Meno deludente e improduttivo, invece, il raffronto col film di cui
La foresta dei sogni rappresenta a tutti gli effetti il controtipo positivo:
Gerry (2002), secondo chi scrive il capo d’opera di Gus Van Sant. Detto più chiaramente,
The Sea of Trees riempie a distanza il vuoto desertico creato da
Gerry. A partire dal titolo: laddove
Gerry
designava entrambi i protagonisti impedendo una loro individuazione
nominale (e di conseguenza gettando un’ombra di sospetto sulla reale
esistenza/consistenza di almeno uno dei due personaggi),
The Sea of Trees,
alla lettera "Il mare di alberi", sposta subito l’accento sulla
dimensione metaforica, piazzando il viaggio di Arthur sotto il segno
dell’allegoria dal valore universale. Con
Gerry ci trovavamo insomma nel registro del particolare indistinto, mentre con
The Sea of Trees
siamo immediatamente proiettati nell’universale localizzato (la foresta
di Aokigahara come "il luogo perfetto dove morire"). Foresta/deserto,
vita/morte, umidità/siccità, allegoria/fenomenologia,
didascalismo/enigmaticità, verbosità/laconicità, mutua
assistenza/ostilità crescente: sono queste le dicotomie fondamentali che
contrappongono
La foresta dei sogni a
Gerry.
Dicotomie alle quali occorre aggiungere il trattamento antitetico del
passato dei personaggi (dei due protagonisti del film del 2002 non
conoscevamo niente, del vissuto di Arthur e Takumi sappiamo tutto ciò
che occorre sapere) e l’opposta traiettoria morale disegnata dalle due
pellicole (all’assenza di qualsiasi mandato di speranza in
Gerry corrisponde, in
The Sea of Trees, il messaggio a caratteri cubitali "la vita vale la pena di essere vissuta perché è piena di sorprese e aiuti provvidenziali").

Ancora più delicata e ragguardevole la distanza psichica che separa la deriva disorientata di
Gerry dal tragitto introspettivo di
The Sea of Trees. Pur essendo film eminentemente mentali (emblematica la presentazione del "mare di alberi" sui titoli di testa de
La foresta dei sogni
prima dell’inquadratura frontale di Arthur in macchina: il luogo è già
nella sua mente), le due pellicole configurano dinamiche di spaesamento
diametralmente opposte.
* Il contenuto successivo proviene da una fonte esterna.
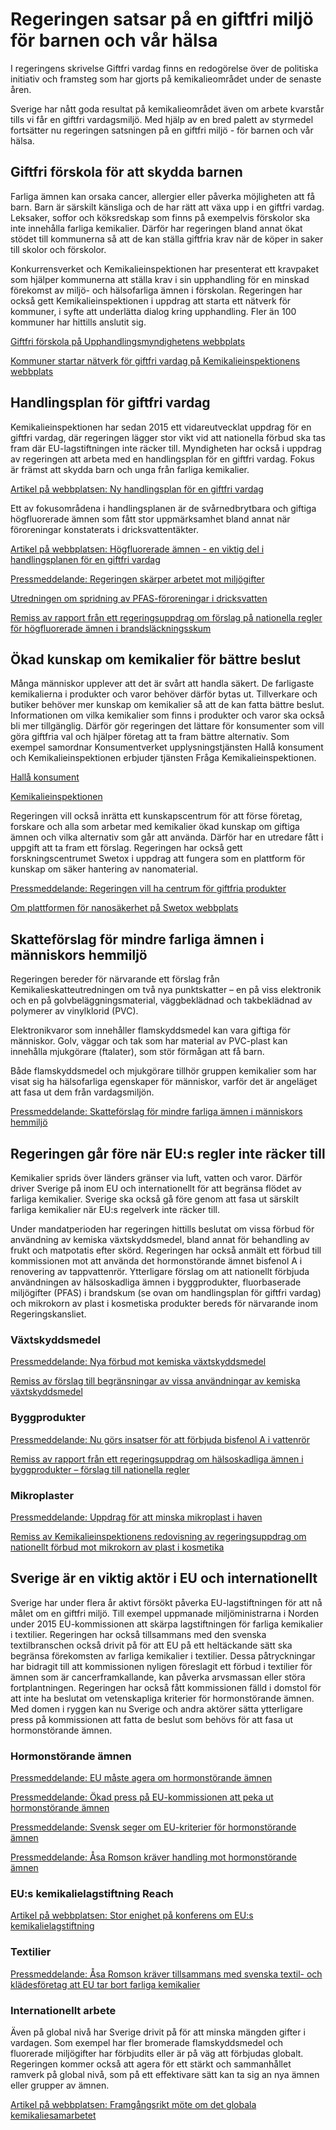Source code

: # Regeringen satsar på en giftfri miljö för barnen och vår hälsa

I regeringens skrivelse Giftfri vardag finns en redogörelse över de politiska initiativ och framsteg som har gjorts på kemikalieområdet under de senaste åren.

Sverige har nått goda resultat på kemikalieområdet även om arbete kvarstår tills vi får en giftfri vardagsmiljö. Med hjälp av en bred palett av styrmedel fortsätter nu regeringen satsningen på en giftfri miljö - för barnen och vår hälsa.

## Giftfri förskola för att skydda barnen

Farliga ämnen kan orsaka cancer, allergier eller påverka möjligheten att få barn. Barn är särskilt känsliga och de har rätt att växa upp i en giftfri vardag. Leksaker, soffor och köksredskap som finns på exempelvis förskolor ska inte innehålla farliga kemikalier. Därför har regeringen bland annat ökat stödet till kommunerna så att de kan ställa giftfria krav när de köper in saker till skolor och förskolor.

Konkurrensverket och Kemikalieinspektionen har presenterat ett kravpaket som hjälper kommunerna att ställa krav i sin upphandling för en minskad förekomst av miljö- och hälsofarliga ämnen i förskolan. Regeringen har också gett Kemikalieinspektionen i uppdrag att starta ett nätverk för kommuner, i syfte att underlätta dialog kring upphandling. Fler än 100 kommuner har hittills anslutit sig.

[Giftfri förskola på Upphandlingsmyndighetens webbplats](http://www.upphandlingsmyndigheten.se/omraden/giftfri-forskola/)

[Kommuner startar nätverk för giftfri vardag på Kemikalieinspektionens webbplats](http://www.kemi.se/nyheter-fran-kemikalieinspektionen/2015/kommuner-startar-natverk-for-giftfri-vardag/)

## Handlingsplan för giftfri vardag

Kemikalieinspektionen har sedan 2015 ett vidareutvecklat uppdrag för en giftfri vardag, där regeringen lägger stor vikt vid att nationella förbud ska tas fram där EU-lagstiftningen inte räcker till. Myndigheten har också i uppdrag av regeringen att arbeta med en handlingsplan för en giftfri vardag. Fokus är främst att skydda barn och unga från farliga kemikalier.

[Artikel på webbplatsen: Ny handlingsplan för en giftfri vardag](/artiklar/2015/04/ny-handlingsplan-for-en-giftfri-vardag/)

Ett av fokusområdena i handlingsplanen är de svårnedbrytbara och giftiga högfluorerade ämnen som fått stor uppmärksamhet bland annat när föroreningar konstaterats i dricksvattentäkter.

[Artikel på webbplatsen: Högfluorerade ämnen - en viktig del i handlingsplanen för en giftfri vardag](/artiklar/2015/05/hogfluorerade-amnen/)

[Pressmeddelande: Regeringen skärper arbetet mot miljögifter](/pressmeddelanden/2015/01/regeringen-skarper-arbetet-mot-miljogifter-/)

[Utredningen om spridning av PFAS-föroreningar i dricksvatten](/rapporter/2016/03/utredningen-om-spridning-av-pfas-fororeningar-i-dricksvatten/)

[Remiss av rapport från ett regeringsuppdrag om förslag på nationella regler för högfluorerade ämnen i brandsläckningsskum](/remisser/2016/02/remiss-av-rapport-fran-ett-regeringsuppdrag-om-forslag-pa-nationella-regler-for-hogfluorerade-amnen-i-brandslackningsskum/)

## Ökad kunskap om kemikalier för bättre beslut

Många människor upplever att det är svårt att handla säkert. De farligaste kemikalierna i produkter och varor behöver därför bytas ut. Tillverkare och butiker behöver mer kunskap om kemikalier så att de kan fatta bättre beslut. Informationen om vilka kemikalier som finns i produkter och varor ska också bli mer tillgänglig. Därför gör regeringen det lättare för konsumenter som vill göra giftfria val och hjälper företag att ta fram bättre alternativ. Som exempel samordnar Konsumentverket upplysningstjänsten Hallå konsument och Kemikalieinspektionen erbjuder tjänsten Fråga Kemikalieinspektionen.

[Hallå konsument](http://www.hallakonsument.se/Fråga)

[Kemikalieinspektionen](https://www.kemi.se/fraga/)

Regeringen vill också inrätta ett kunskapscentrum för att förse företag, forskare och alla som arbetar med kemikalier ökad kunskap om giftiga ämnen och vilka alternativ som går att använda. Därför har en utredare fått i uppgift att ta fram ett förslag. Regeringen har också gett forskningscentrumet Swetox i uppdrag att fungera som en plattform för kunskap om säker hantering av nanomaterial.

[Pressmeddelande: Regeringen vill ha centrum för giftfria produkter](/pressmeddelanden/2016/03/regeringen-vill-ha-centrum-for-giftfria-produkter/)

[Om plattformen för nanosäkerhet på Swetox webbplats](http://swetox.se/2016/02/nationell-plattform-for-nanosakerhet-vid-swetox/)

## Skatteförslag för mindre farliga ämnen i människors hemmiljö

Regeringen bereder för närvarande ett förslag från Kemikalieskatteutredningen om två nya punktskatter – en på viss elektronik och en på golvbeläggningsmaterial, väggbeklädnad och takbeklädnad av polymerer av vinylklorid (PVC).

Elektronikvaror som innehåller flamskyddsmedel kan vara giftiga för människor. Golv, väggar och tak som har material av PVC-plast kan innehålla mjukgörare (ftalater), som stör förmågan att få barn.

Både flamskyddsmedel och mjukgörare tillhör gruppen kemikalier som har visat sig ha hälsofarliga egenskaper för människor, varför det är angeläget att fasa ut dem från vardagsmiljön.

[Pressmeddelande: Skatteförslag för mindre farliga ämnen i människors hemmiljö](/contentassets/aefb4185f06a4b4e90a2437f3c803c12/skatteforslag-for-mindre-farliga-amnen-i-manniskors-hemmiljo/)

## Regeringen går före när EU:s regler inte räcker till

Kemikalier sprids över länders gränser via luft, vatten och varor. Därför driver Sverige på inom EU och internationellt för att begränsa flödet av farliga kemikalier. Sverige ska också gå före genom att fasa ut särskilt farliga kemikalier när EU:s regelverk inte räcker till.

Under mandatperioden har regeringen hittills beslutat om vissa förbud för användning av kemiska växtskyddsmedel, bland annat för behandling av frukt och matpotatis efter skörd. Regeringen har också anmält ett förbud till kommissionen mot att använda det hormonstörande ämnet bisfenol A i renovering av tappvattenrör. Ytterligare förslag om att nationellt förbjuda användningen av hälsoskadliga ämnen i byggprodukter, fluorbaserade miljögifter (PFAS) i brandskum (se ovan om handlingsplan för giftfri vardag) och mikrokorn av plast i kosmetiska produkter bereds för närvarande inom Regeringskansliet.

### Växtskyddsmedel

[Pressmeddelande: Nya förbud mot kemiska växtskyddsmedel](/pressmeddelanden/2015/06/nya-forbud-mot-kemiska-vaxtskyddsmedel/)

[Remiss av förslag till begränsningar av vissa användningar av kemiska växtskyddsmedel](/remisser/2016/03/remiss-av-forslag-till-begransningar-av-vissa-anvandningar-av-kemiska-vaxtskyddsmedel/)

### Byggprodukter

[Pressmeddelande: Nu görs insatser för att förbjuda bisfenol A i vattenrör](/pressmeddelanden/2015/08/nu-gors-insatser-for-att-forbjuda-bisfenol-a-i-vattenror/)

[Remiss av rapport från ett regeringsuppdrag om hälsoskadliga ämnen i byggprodukter – förslag till nationella regler](/remisser/2015/12/remiss-av-rapport-fran-ett-regeringsuppdrag-om-halsoskadliga-amnen-i-byggprodukter--forslag-till-nationella-regler/)

### Mikroplaster

[Pressmeddelande: Uppdrag för att minska mikroplast i haven](/pressmeddelanden/2015/08/uppdrag-for-att-minska-mikroplast-i-haven/)

[Remiss av Kemikalieinspektionens redovisning av regeringsuppdrag om nationellt förbud mot mikrokorn av plast i kosmetika](/remisser/2016/02/remiss-av-kemikalieinspektionens-redovisning-av-regeringsuppdrag-om-nationellt-forbud-mot-mikrokorn-av-plast-i-kosmetika/)

## Sverige är en viktig aktör i EU och internationellt

Sverige har under flera år aktivt försökt påverka EU-lagstiftningen för att nå målet om en giftfri miljö. Till exempel uppmanade miljöministrarna i Norden under 2015 EU-kommissionen att skärpa lagstiftningen för farliga kemikalier i textilier. Regeringen har också tillsammans med den svenska textilbranschen också drivit på för att EU på ett heltäckande sätt ska begränsa förekomsten av farliga kemikalier i textilier. Dessa påtryckningar har bidragit till att kommissionen nyligen föreslagit ett förbud i textilier för ämnen som är cancerframkallande, kan påverka arvsmassan eller störa fortplantningen. Regeringen har också fått kommissionen fälld i domstol för att inte ha beslutat om vetenskapliga kriterier för hormonstörande ämnen. Med domen i ryggen kan nu Sverige och andra aktörer sätta ytterligare press på kommissionen att fatta de beslut som behövs för att fasa ut hormonstörande ämnen.

### Hormonstörande ämnen

[Pressmeddelande: EU måste agera om hormonstörande ämnen](/pressmeddelanden/2014/10/eu-maste-agera-om-hormonstorande-amnen/)

[Pressmeddelande: Ökad press på EU-kommissionen att peka ut hormonstörande ämnen](/artiklar/2015/11/okad-press-pa-eu-kommissionen-att-peka-ut-hormonstorande-amnen/)

[Pressmeddelande: Svensk seger om EU-kriterier för hormonstörande ämnen](/pressmeddelanden/2015/12/svensk-seger-om-eu-kriterier/)

[Pressmeddelande: Åsa Romson kräver handling mot hormonstörande ämnen](/pressmeddelanden/2016/03/asa-romson-kraver-handling-mot-hormonstorande-amnen/)

### EU:s kemikalielagstiftning Reach

[Artikel på webbplatsen: Stor enighet på konferens om EU:s kemikalielagstiftning](/artiklar/2015/10/stor-enighet-pa-konferens-om-eus-kemikalielagstiftning/)

### Textilier

[Pressmeddelande: Åsa Romson kräver tillsammans med svenska textil- och klädesföretag att EU tar bort farliga kemikalier](/pressmeddelanden/2015/10/asa-romson-kraver-tillsammans-med-svenska-textil--och-kladesforetag-att-eu-tar-bort-farliga-kemikalier/)

### Internationellt arbete

Även på global nivå har Sverige drivit på för att minska mängden gifter i vardagen. Som exempel har fler bromerade flamskyddsmedel och fluorerade miljögifter har förbjudits eller är på väg att förbjudas globalt. Regeringen kommer också att agera för ett stärkt och sammanhållet ramverk på global nivå, som på ett effektivare sätt kan ta sig an nya ämnen eller grupper av ämnen.

[Artikel på webbplatsen: Framgångsrikt möte om det globala kemikaliesamarbetet](/artiklar/2015/10/framgangar-for-det-globala-kemikaliesamarbetet/)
In
Gerry
la destinazione, ossessivamente chiamata "Thing" ("Cosa"), sembrerebbe
talmente facile da raggiungere da essere quasi inevitabile arrivarci -
"Ogni sentiero porta alla Cosa", veniva ottimisticamente detto nei primi
minuti da Gerry/Damon - e il seguito del film mostrerà di fatto
l’inattingibilità della Cosa stessa, mentre in
The Sea of Trees
non solo l’arrivo nella foresta di Aokigahara è un semplice
trasferimento senza intoppi, ma anche la scelta del luogo deputato al
suicidio viene effettuata senza troppe esitazioni. Se in
Gerry
la Cosa era irraggiungibile a causa dello smarrimento causato
dall’incapacità di fissare punti di riferimento affidabili nello spazio,
in
The Sea of Trees il punto di arrivo è guadagnato in tempi tecnici e senza alcun disorientamento.

Questa
enorme discrepanza nella concezione spaziale porta direttamente al
nucleo differenziale dei due film: il rapporto tra la dimensione
simbolica del linguaggio e quella del reale. L’insormontabile problema
che assilla i due
Gerry
risiede difatti nell’impossibilità di ritagliare simbolicamente lo
spazio, di formulare significanti in grado di fare presa sul reale per
articolarlo e ordinarlo cartesianamente (fare del territorio una mappa
mentale, in altri termini). I materiali verbali che essi producono
tendono al contrario a diradarsi, appiattirsi e "desemantizzarsi": la
Cosa svanisce e il nome Gerry finisce per coprire porzioni sempre più
vaste di reale, perdendo il proprio statuto di nome proprio per farsi
sostantivo pervasivo il cui significato sembra slittare da un oggetto
all’altro e da una situazione all’altra (si noti anche il mutamento di
categoria grammaticale: dal nome Gerry i due personaggi ricavano il
verbo corrispondente a indicare genericamente la mancata realizzazione
di un’azione utile). Persino i gesti dei due protagonisti si sganciano
dal piano del significato intenzionale per tradursi in puri e semplici
passaggi all’atto di natura pulsionale (l’aggressione finale di
Gerry/Damon nei confronti di Gerry/Affleck). In
The Sea of Trees,
al contrario, tutto è segno: Arthur scopre l’esistenza della foresta di
Aokigahara con una ricerca su Google - sempre più Pizia contemporanea -
e il contenuto verbale/iconico della ricerca si deposita subito nella
sua mente (si pensi nuovamente ai titoli di testa). La macchina
abbandonata alle soglie della foresta e i pannelli deterrenti al
suicidio, peraltro sottotitolati in inglese all’occorrenza, accolgono il
suo arrivo e lo avvisano a chiare lettere: qui siamo nell’ambito del
significato intenzionale e inconfondibile. Nulla è lasciato al caso, il
reale non ha niente di sconosciuto o intimamente misterioso: si viene
qui per morire e questo fatto è universalmente noto. Il senso condiviso e
risaputo celebra il suo trionfo: benché giapponese, Takumi parlerà
fluentemente in inglese, gli ideogrammi inizialmente indecifrabili
verranno tradotti nel finale e il corpo stesso del nipponico compagno di
sventura di Arthur si trasformerà miracolosamente in orchidea (non un
fiore a caso, ma quello preferito dalla moglie Joan). Da questa
angolazione, infine, è possibile contrapporre il vuoto nevrotico di
Gerry, pellicola in cui a imporsi è il vacillamento dubbioso e ossessivo dei protagonisti, alla pienezza psicotica di
The Sea of Trees,
film nel quale tutto è segno, metafora, allegoria. L’illusione di
consistenza soggettiva che la radicale certezza simbolica di
The Sea of Trees
genera senza soluzione di continuità (sovrimpressione permanente:
"tutto mi parla, tutto mi riguarda") lo connota inequivocabilmente come
un film paranoico e perversamente prossimo alla credenza delirante.
La foresta dei sogni diviene così, con una brusca torsione psicotica, "La foresta dei segni".